Doug doesn’t try to be flashy, he just lays it down like it is through his admittedly vague alcohol fogged and drug addled recollections. He confesses to relying heavily on other more sober sources, including the letters he exchanged for years with a death row pen pal but Doug unsurprisingly excels as a true story teller and embellisher and here he fleshes out many of the standup bits that his fans revere and commit to memory. They’re not quite as jocular in reality, eg the final cocktail party checkout for his mom waxes less comical in the cold light of truth. And the infamous abortion joke, the very first thing I heard from Doug (and I still recall its jaw dropping impact), isn’t nearly as funny in real life – not really an abortion but a grueling ru486 termination of pain and shame- Doug’s vasectomy soon after tells all you need to know about his real state of mind. It’s then that you realise the jokes were and are a way of dealing with pain and suffering.
Doug doesn’t sugarcoat, the child Doug was little prick and he only got worse as a teenager, early adult? and pre stand up conman. He exposes it all brazenly. It was actually a relief for this reader when he finally stumbled into standup, not just because that’s where he sits comfortably but because it’s hard to believe he hadn’t chanced his criminal luck one time too many. It’s clearly Doug, but he exposes the flaws and raw emotional side more readily than he would on stage and always less flatteringly than you’d expect.
But Doug grows up, in the end, he has to, from a charming but devious and amoral prick to begin with, to a genuinely wise and admirable person by the finale. And what a finish! His open wound depiction of the final stages of his mom’s mostly bitter and occasionally sweet life is powerful and immediate and spares no-one. The greatest revelation? Doug cares about his mother and those close to him more than I could have imagined. It’s ■■■■■■■ sensational, a truly revelatory, catch you in the throat, cathartic tribute to the love he held for his twisted and fragile and manipulative and frustrating and bitter and singular mother, a love I never really quite bought until he nailed it in his brilliant closer.
If you prefer a milder comedian of course, like Dane Cook for instance, that’s fine by me, but I’m not sure it would be fine with Doug and it certainly wouldn’t be for his Dane Cook hating mom. If I was a movie maker I’d be pitching for the movie rights already but who is going to play Doug?
Can’t wait for the Bingo book in a few years!
Fans shouldn’t even think about not reading it, non fans I don’t understand.

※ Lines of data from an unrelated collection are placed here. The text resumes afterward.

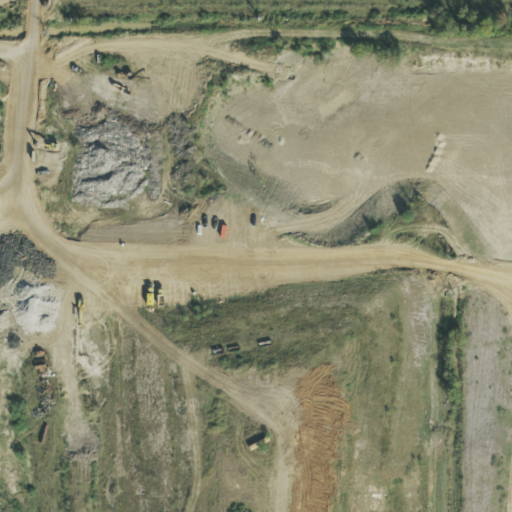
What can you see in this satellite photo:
road: (255, 40)
road: (19, 114)
road: (9, 182)
road: (30, 216)
road: (277, 266)
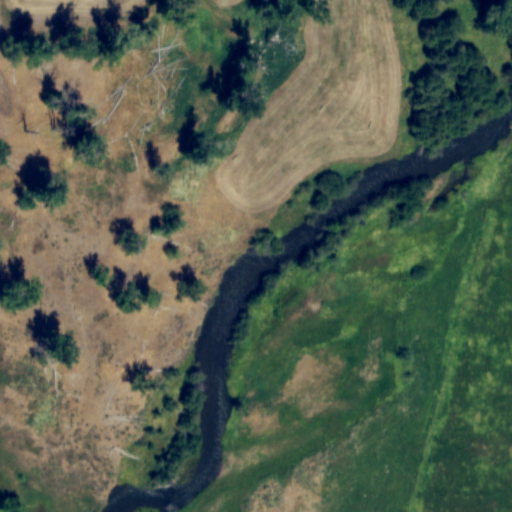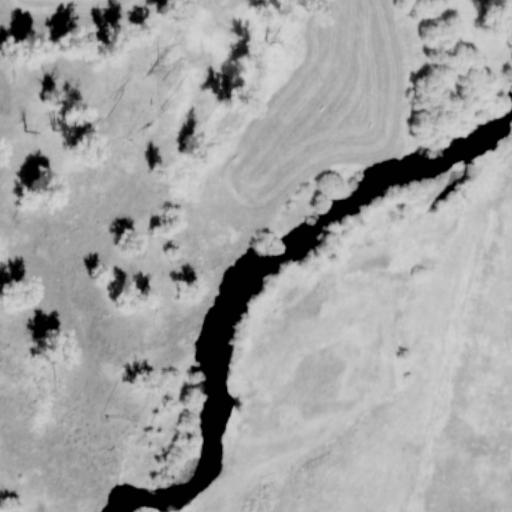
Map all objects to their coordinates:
river: (266, 262)
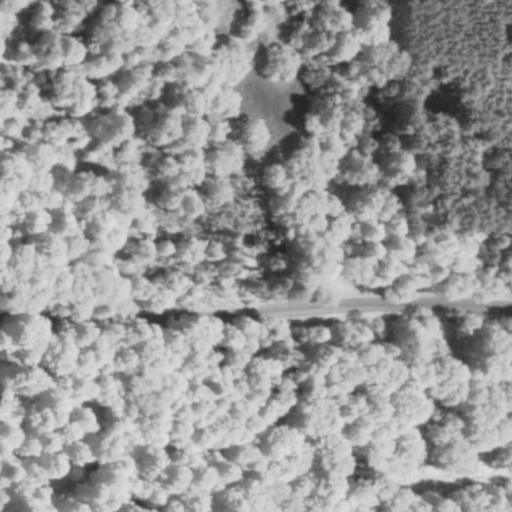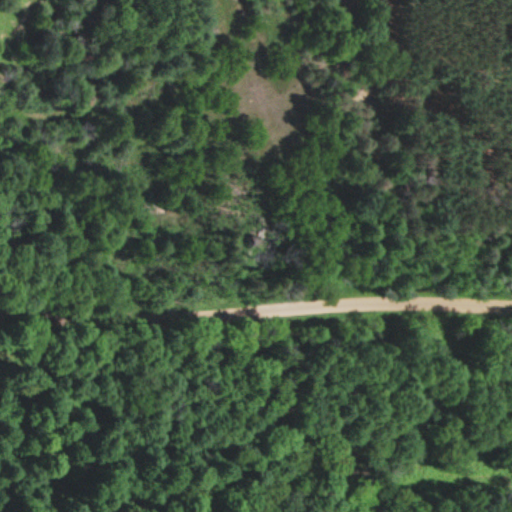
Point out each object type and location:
road: (256, 299)
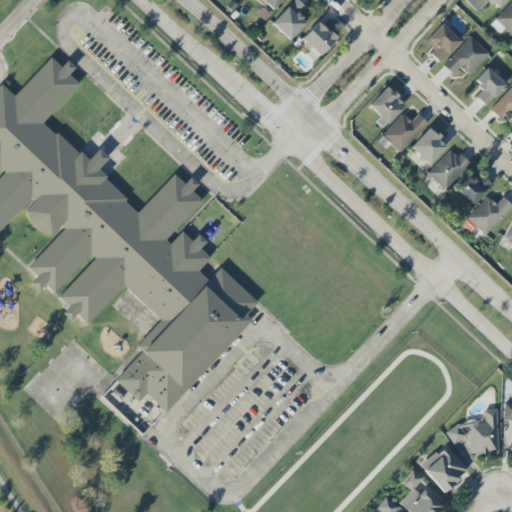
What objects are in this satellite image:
park: (2, 2)
building: (496, 2)
building: (270, 4)
building: (474, 4)
road: (16, 17)
building: (289, 19)
building: (503, 20)
road: (61, 34)
building: (317, 39)
road: (186, 42)
building: (441, 43)
building: (465, 57)
road: (253, 64)
road: (341, 66)
road: (199, 75)
road: (370, 76)
road: (423, 84)
building: (487, 86)
parking lot: (161, 104)
building: (385, 105)
building: (503, 105)
road: (261, 113)
building: (510, 130)
building: (403, 131)
building: (428, 146)
road: (345, 151)
road: (275, 154)
building: (446, 169)
building: (471, 188)
building: (487, 214)
building: (508, 233)
road: (439, 240)
building: (115, 244)
building: (113, 245)
road: (401, 245)
road: (447, 268)
road: (294, 357)
road: (233, 398)
parking lot: (237, 410)
building: (507, 412)
road: (259, 424)
building: (477, 435)
road: (288, 436)
building: (511, 448)
road: (194, 462)
building: (443, 469)
building: (416, 496)
road: (8, 497)
road: (505, 498)
road: (488, 501)
building: (385, 506)
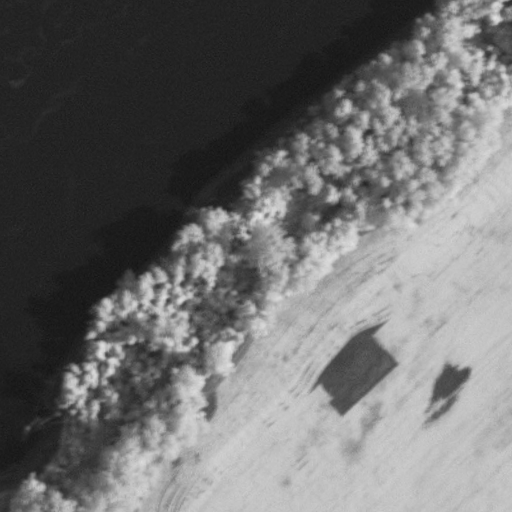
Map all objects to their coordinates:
crop: (362, 361)
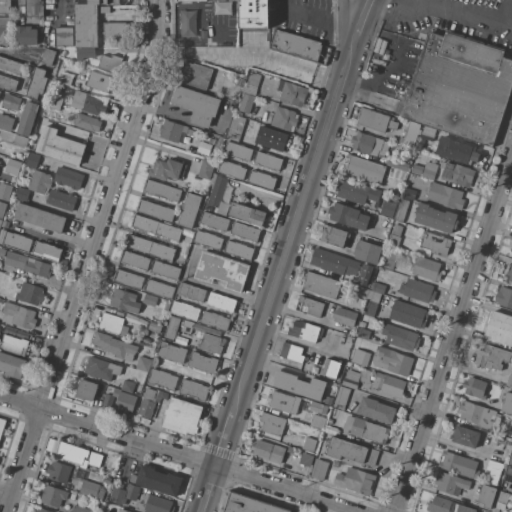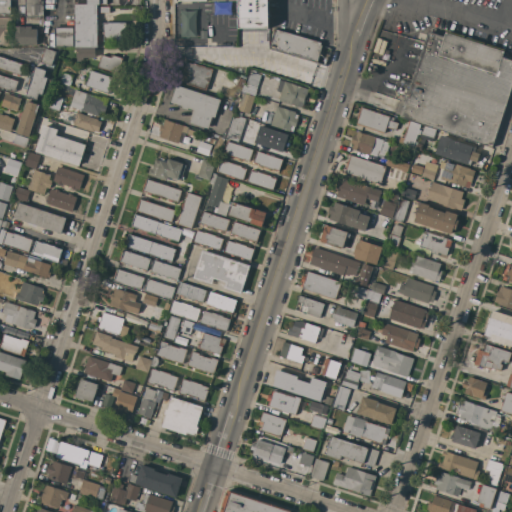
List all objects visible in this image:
building: (190, 0)
building: (221, 0)
building: (4, 6)
building: (5, 6)
building: (32, 8)
building: (32, 8)
road: (452, 10)
road: (441, 12)
building: (250, 14)
building: (252, 14)
road: (364, 16)
road: (346, 18)
building: (87, 22)
building: (186, 23)
road: (316, 23)
building: (84, 29)
building: (4, 30)
building: (5, 31)
building: (112, 31)
building: (114, 31)
building: (24, 35)
building: (26, 35)
building: (62, 36)
building: (62, 36)
building: (182, 41)
building: (294, 45)
building: (296, 45)
building: (84, 54)
building: (47, 56)
building: (47, 56)
building: (108, 62)
building: (110, 63)
building: (10, 65)
building: (10, 65)
building: (193, 75)
building: (195, 75)
building: (234, 77)
building: (65, 78)
building: (253, 80)
road: (380, 80)
building: (97, 81)
building: (100, 81)
building: (7, 82)
building: (7, 83)
building: (35, 83)
building: (37, 83)
building: (240, 83)
building: (250, 83)
building: (460, 87)
building: (458, 88)
building: (0, 91)
building: (289, 93)
building: (292, 93)
building: (9, 101)
building: (11, 101)
building: (55, 102)
building: (89, 102)
building: (87, 103)
building: (244, 103)
building: (246, 103)
building: (194, 105)
building: (196, 105)
building: (28, 118)
building: (283, 118)
building: (284, 118)
building: (25, 119)
building: (375, 120)
building: (375, 120)
building: (5, 122)
building: (6, 122)
building: (85, 122)
building: (87, 122)
building: (234, 127)
building: (236, 128)
building: (171, 131)
building: (173, 131)
building: (410, 135)
building: (427, 137)
building: (270, 138)
building: (274, 139)
building: (21, 140)
building: (219, 142)
building: (368, 144)
building: (369, 144)
building: (58, 146)
building: (60, 146)
building: (203, 147)
building: (456, 150)
building: (236, 151)
building: (238, 151)
building: (455, 151)
building: (30, 158)
building: (32, 160)
building: (268, 160)
building: (266, 161)
building: (6, 164)
building: (397, 164)
building: (165, 169)
building: (167, 169)
building: (204, 169)
building: (205, 169)
building: (230, 169)
building: (232, 169)
building: (364, 169)
building: (364, 169)
building: (427, 170)
building: (429, 170)
building: (457, 173)
building: (455, 174)
building: (68, 177)
building: (66, 178)
building: (260, 179)
building: (262, 179)
building: (40, 181)
building: (38, 182)
building: (160, 190)
building: (162, 190)
building: (4, 191)
building: (5, 191)
building: (356, 191)
building: (355, 192)
building: (409, 193)
building: (22, 194)
building: (20, 195)
building: (217, 195)
building: (445, 195)
building: (216, 196)
building: (443, 196)
building: (59, 199)
building: (61, 199)
building: (1, 208)
building: (2, 208)
building: (387, 208)
building: (154, 210)
building: (155, 210)
building: (187, 210)
building: (189, 210)
building: (386, 210)
building: (400, 210)
building: (402, 210)
building: (245, 213)
building: (247, 213)
building: (347, 216)
building: (348, 216)
building: (37, 217)
building: (40, 217)
building: (434, 218)
building: (435, 218)
road: (297, 219)
building: (0, 221)
building: (212, 221)
building: (214, 221)
building: (5, 224)
building: (154, 227)
building: (156, 227)
building: (243, 231)
building: (244, 231)
building: (395, 235)
building: (332, 236)
building: (333, 236)
building: (206, 239)
building: (208, 239)
building: (14, 240)
building: (15, 240)
building: (433, 243)
building: (435, 243)
building: (148, 247)
building: (149, 247)
building: (511, 248)
building: (44, 250)
building: (47, 250)
building: (237, 250)
building: (239, 250)
building: (2, 251)
building: (365, 251)
building: (367, 251)
building: (510, 254)
road: (88, 257)
building: (389, 259)
building: (133, 260)
building: (135, 260)
building: (333, 262)
building: (333, 262)
building: (25, 263)
building: (27, 263)
building: (371, 267)
building: (424, 268)
building: (426, 268)
building: (164, 269)
building: (165, 270)
building: (220, 270)
building: (221, 270)
building: (507, 272)
building: (507, 273)
building: (126, 278)
building: (129, 279)
building: (364, 282)
building: (320, 284)
building: (319, 285)
building: (378, 287)
building: (159, 288)
building: (157, 289)
building: (416, 290)
building: (417, 290)
building: (189, 291)
building: (190, 291)
building: (359, 292)
building: (29, 293)
building: (30, 293)
building: (371, 293)
building: (504, 296)
building: (503, 297)
building: (369, 298)
building: (123, 300)
building: (124, 300)
building: (150, 300)
building: (219, 301)
building: (221, 301)
building: (310, 305)
building: (166, 306)
building: (308, 306)
building: (370, 308)
building: (182, 310)
building: (185, 310)
building: (407, 314)
building: (408, 314)
building: (17, 315)
building: (19, 315)
building: (343, 316)
building: (344, 316)
building: (213, 320)
building: (215, 320)
building: (110, 322)
building: (111, 324)
building: (187, 326)
building: (154, 327)
building: (170, 327)
building: (500, 327)
building: (172, 328)
building: (498, 329)
building: (302, 330)
building: (305, 331)
building: (13, 332)
building: (364, 333)
building: (400, 336)
road: (452, 336)
building: (398, 337)
building: (350, 338)
building: (136, 339)
building: (209, 342)
building: (212, 343)
building: (12, 344)
building: (14, 344)
building: (112, 346)
building: (115, 346)
building: (169, 352)
building: (171, 352)
building: (290, 352)
building: (292, 352)
building: (358, 357)
building: (360, 357)
building: (491, 357)
building: (490, 358)
building: (154, 360)
building: (390, 361)
building: (392, 361)
building: (201, 362)
building: (202, 362)
building: (141, 363)
building: (12, 364)
building: (144, 364)
building: (11, 365)
building: (331, 367)
building: (99, 368)
building: (102, 368)
building: (329, 368)
building: (160, 379)
building: (162, 379)
building: (349, 379)
building: (350, 380)
building: (509, 380)
building: (509, 381)
building: (383, 382)
building: (386, 384)
building: (298, 385)
building: (300, 385)
building: (126, 386)
building: (129, 386)
building: (473, 387)
building: (475, 387)
building: (192, 389)
building: (193, 389)
building: (84, 390)
building: (86, 390)
building: (108, 390)
building: (339, 397)
building: (341, 398)
building: (120, 400)
building: (118, 401)
building: (146, 402)
building: (147, 402)
building: (282, 402)
building: (283, 402)
building: (506, 403)
building: (507, 403)
building: (318, 407)
building: (374, 410)
building: (376, 410)
building: (476, 414)
building: (477, 415)
building: (180, 416)
building: (182, 416)
building: (506, 416)
building: (318, 422)
building: (1, 423)
building: (272, 423)
building: (270, 424)
building: (2, 428)
building: (364, 429)
building: (365, 429)
road: (228, 436)
building: (464, 436)
building: (465, 436)
building: (501, 441)
building: (309, 444)
building: (290, 449)
building: (266, 451)
building: (268, 451)
building: (350, 451)
building: (351, 451)
road: (177, 453)
building: (76, 455)
building: (77, 455)
building: (304, 459)
building: (306, 459)
building: (511, 461)
building: (511, 462)
building: (335, 464)
building: (458, 464)
building: (459, 464)
building: (317, 469)
building: (319, 469)
building: (56, 471)
building: (58, 471)
building: (492, 472)
building: (493, 472)
building: (507, 475)
building: (508, 475)
building: (109, 480)
building: (157, 480)
building: (353, 480)
building: (355, 480)
building: (157, 481)
building: (449, 483)
building: (450, 483)
building: (87, 488)
building: (91, 489)
road: (211, 489)
building: (132, 492)
building: (118, 494)
building: (122, 494)
building: (52, 495)
building: (51, 496)
building: (485, 496)
building: (486, 496)
road: (5, 497)
building: (501, 500)
building: (154, 504)
building: (155, 504)
building: (246, 504)
building: (247, 505)
building: (440, 505)
building: (446, 506)
building: (80, 509)
building: (464, 509)
building: (40, 510)
building: (43, 510)
building: (121, 510)
building: (123, 510)
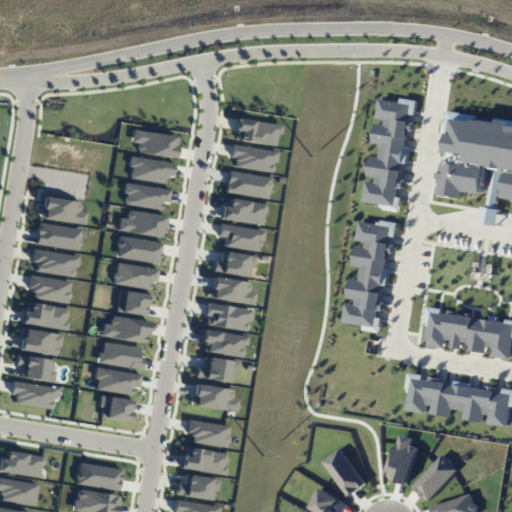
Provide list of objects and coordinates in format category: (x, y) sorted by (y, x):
road: (126, 1)
road: (332, 27)
road: (269, 51)
road: (90, 60)
road: (267, 63)
road: (14, 70)
road: (13, 83)
road: (10, 96)
road: (27, 102)
building: (257, 131)
building: (154, 143)
building: (475, 152)
building: (388, 153)
building: (253, 158)
power tower: (310, 158)
building: (148, 169)
road: (17, 172)
building: (495, 182)
building: (247, 184)
building: (144, 196)
building: (62, 210)
building: (243, 211)
building: (141, 223)
road: (465, 224)
building: (240, 237)
building: (137, 249)
road: (412, 249)
building: (54, 262)
building: (233, 264)
building: (369, 274)
building: (133, 276)
road: (177, 285)
building: (48, 289)
building: (230, 291)
building: (132, 303)
building: (46, 316)
building: (226, 317)
building: (124, 329)
building: (468, 333)
building: (38, 342)
building: (222, 343)
building: (119, 355)
building: (35, 368)
building: (216, 370)
building: (115, 381)
building: (32, 395)
building: (213, 398)
building: (459, 399)
building: (115, 408)
road: (75, 433)
building: (207, 433)
power tower: (263, 457)
building: (202, 461)
building: (21, 464)
building: (97, 476)
building: (197, 487)
building: (17, 491)
building: (93, 501)
building: (191, 507)
building: (7, 510)
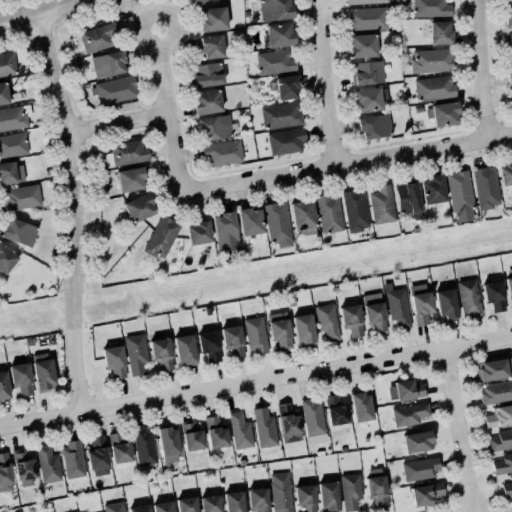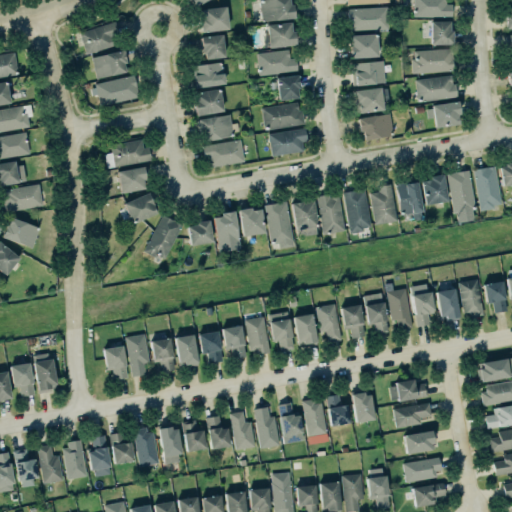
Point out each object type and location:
building: (192, 0)
building: (508, 0)
building: (361, 1)
building: (365, 1)
building: (196, 2)
building: (430, 8)
building: (431, 8)
building: (273, 9)
building: (275, 9)
road: (37, 14)
building: (365, 17)
building: (508, 17)
building: (367, 18)
building: (212, 19)
building: (212, 19)
building: (439, 32)
building: (438, 33)
building: (279, 34)
building: (97, 36)
building: (98, 37)
building: (508, 44)
building: (509, 44)
building: (361, 45)
building: (362, 45)
building: (210, 46)
building: (211, 46)
building: (430, 60)
building: (432, 60)
building: (275, 61)
building: (109, 63)
building: (7, 64)
road: (481, 69)
building: (365, 72)
building: (367, 72)
building: (509, 72)
building: (207, 74)
road: (327, 82)
building: (285, 87)
building: (286, 87)
building: (433, 87)
building: (434, 87)
building: (114, 90)
building: (3, 93)
building: (511, 95)
building: (369, 99)
building: (207, 101)
building: (205, 102)
road: (167, 110)
building: (443, 114)
building: (443, 114)
building: (13, 115)
building: (281, 115)
building: (14, 117)
road: (117, 123)
building: (375, 126)
building: (215, 127)
building: (285, 141)
building: (286, 141)
building: (12, 143)
building: (13, 144)
building: (221, 152)
building: (223, 152)
building: (126, 153)
road: (348, 162)
building: (9, 171)
building: (11, 172)
building: (505, 173)
building: (505, 174)
building: (130, 179)
building: (486, 187)
building: (433, 189)
building: (458, 191)
building: (460, 195)
building: (20, 197)
building: (406, 197)
building: (406, 197)
building: (380, 204)
building: (382, 204)
building: (139, 207)
building: (137, 208)
building: (354, 210)
building: (355, 210)
road: (74, 213)
building: (329, 213)
building: (303, 217)
building: (250, 221)
building: (248, 222)
building: (278, 223)
building: (17, 230)
building: (225, 231)
building: (19, 232)
building: (224, 232)
building: (197, 233)
building: (198, 233)
building: (160, 237)
building: (162, 237)
building: (5, 257)
building: (6, 259)
building: (508, 284)
building: (509, 284)
building: (492, 294)
building: (494, 295)
building: (469, 297)
building: (446, 304)
building: (398, 307)
building: (421, 307)
building: (374, 310)
building: (349, 318)
building: (351, 319)
building: (327, 321)
building: (279, 329)
building: (303, 329)
building: (255, 334)
building: (230, 338)
building: (233, 340)
building: (209, 345)
building: (183, 348)
building: (185, 350)
building: (136, 353)
building: (161, 353)
building: (114, 360)
building: (495, 368)
building: (42, 371)
building: (18, 372)
building: (21, 378)
road: (256, 384)
building: (4, 386)
building: (405, 390)
building: (495, 391)
building: (496, 392)
building: (361, 406)
building: (336, 411)
building: (408, 413)
building: (409, 414)
building: (498, 414)
building: (313, 416)
building: (499, 416)
building: (285, 418)
building: (288, 423)
building: (265, 428)
building: (238, 429)
building: (240, 431)
road: (459, 431)
building: (215, 432)
building: (191, 436)
building: (500, 438)
building: (501, 439)
building: (415, 440)
building: (418, 441)
building: (166, 442)
building: (168, 444)
building: (141, 445)
building: (144, 446)
building: (119, 447)
building: (95, 454)
building: (98, 456)
building: (72, 460)
building: (45, 461)
building: (502, 463)
building: (503, 463)
building: (48, 464)
building: (21, 466)
building: (418, 467)
building: (23, 468)
building: (420, 469)
building: (5, 472)
building: (376, 486)
building: (507, 486)
building: (277, 488)
building: (507, 488)
building: (351, 490)
building: (280, 491)
building: (423, 492)
building: (426, 493)
building: (303, 496)
building: (328, 496)
building: (305, 497)
building: (256, 499)
building: (258, 499)
building: (232, 500)
building: (234, 501)
building: (208, 503)
building: (210, 503)
building: (185, 504)
building: (186, 504)
building: (111, 506)
building: (113, 506)
building: (160, 506)
building: (162, 506)
building: (136, 508)
building: (138, 508)
building: (509, 509)
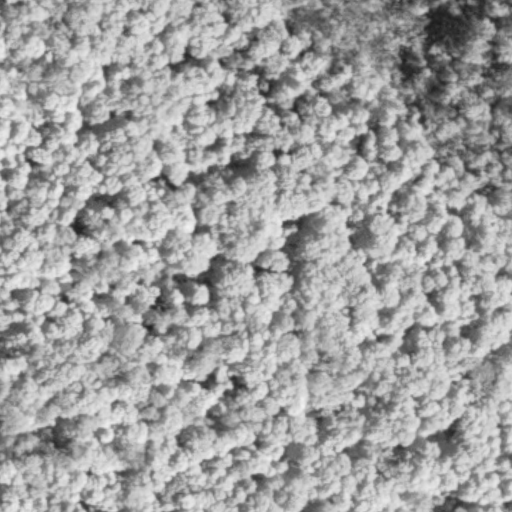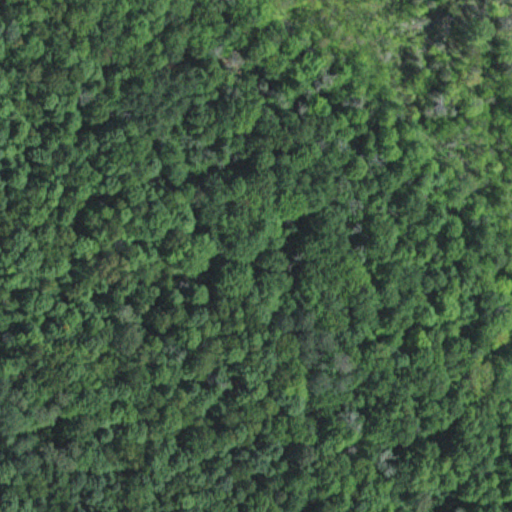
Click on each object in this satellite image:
road: (202, 264)
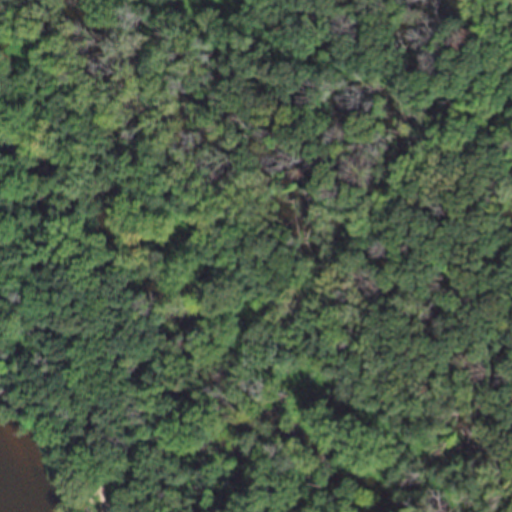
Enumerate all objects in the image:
park: (501, 10)
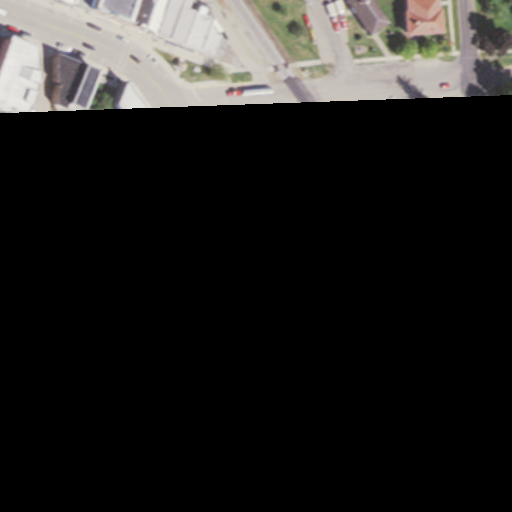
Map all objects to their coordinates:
building: (65, 1)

The bit that inspired the book.

Hmm, I like Doug, not convinced he is the greatest living comedian but could possibly go for this…

Just finished Ben H. Winters’ apocalyptic police procedural “The Last Policeman” and highly recommend it. If you like crime fiction but refuse to read Sci Fi it might be time to reconsider. Anyway, it’s probably more alternative history than Sci Fi but the approaching lethal asteroid determines the mindset and nature of what is essentially a whodunit. I recently read Kingsley Amis’s famous survey of Sci Fi, “New Maps of Hell”, from the 60s, where, amongst other things, he urged Sci Fi writers to lift their literary game and explore the possibilities of a union with crime. Winters has done both. The sort of book the enthusiasts swallow whole, which is a shame because his writing and characterisation are regularly nuanced and sophisticated. But he also understands the structure of a thriller and the need to maintain tension and pace. Unfortunately it’s part of a trilogy, although it can be read as a stand alone, and generally I resent having to wait for “the ■■■■ to crow three times”. I’ll give the next one, “Countdown City”, a run but only because this one was so good but I’m not sure I want to read the finale with its inevitable “impact”.